[Document excerpt Boundary: Start]

I spoke to a guy at B&M Racing. He stated there is no way the Sport Shifter caused the problem, as all the shifter does is reduce the throw. It does not put increased pressure on the forks or anything like that. He said there are 400 kits out there for the GTO, and there have been _no_ reported catastrophic failures. There is no way, he said, to install it incorrectly in a way that would cause such a failure. He had doubts that they would even _try_ to blame the shifter, and if they did, they wouldn't fight very hard. The Magnuson-Moss Act puts the burden of proof in the dealership's lap.

Overall, he was helpful and din't get immediatel defensive. I know he's a company guy toeing the company line, but I wanted to armor up before I actually speak to the dealership...if nothing else, this preliminary call gave me some hard numbers that I can throw in should things get dicey with the service manager.


----------



## b_a_betterperson (Feb 16, 2005)

[Document excerpt Boundary: End]
[Available data Boundary: Start]

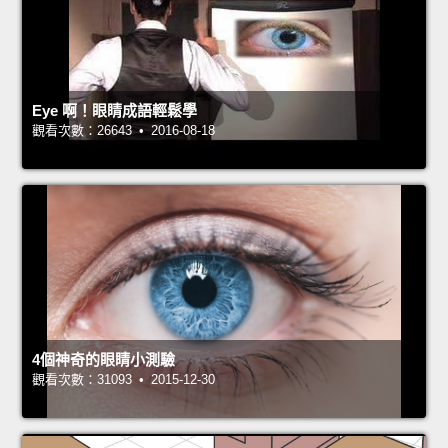
Eye 啊！眼睛成語輕鬆學
觀看次數：26643 • 2016-08-18
4個神奇的眼睛小測驗
觀看次數：31093 • 2015-12-30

[Available data Boundary: End]

▶ Required action 1:
In the forum post about the Sport Shifter, swap "catastrophic failures" for "serious failures" and write out the passage from "I spoke to a" up to and including "the dealership's lap.".
▶ Required action 2:
Why did the representative say the shifter could not have caused the problem, according to the forum post about the Sport Shifter?

▶ Worked solution 1:
I spoke to a guy at B&M Racing. He stated there is no way the Sport Shifter caused the problem, as all the shifter does is reduce the throw. It does not put increased pressure on the forks or anything like that. He said there are 400 kits out there for the GTO, and there have been _no_ reported serious failures. There is no way, he said, to install it incorrectly in a way that would cause such a failure. He had doubts that they would even _try_ to blame the shifter, and if they did, they wouldn't fight very hard. The Magnuson-Moss Act puts the burden of proof in the dealership's lap.

▶ Worked solution 2:
He said the shifter only reduces the throw and does not put increased pressure on the forks or anything similar. He added that none of the 400 kits sold for the GTO had a reported catastrophic failure. He also said there was no way to install it incorrectly that would cause such a failure.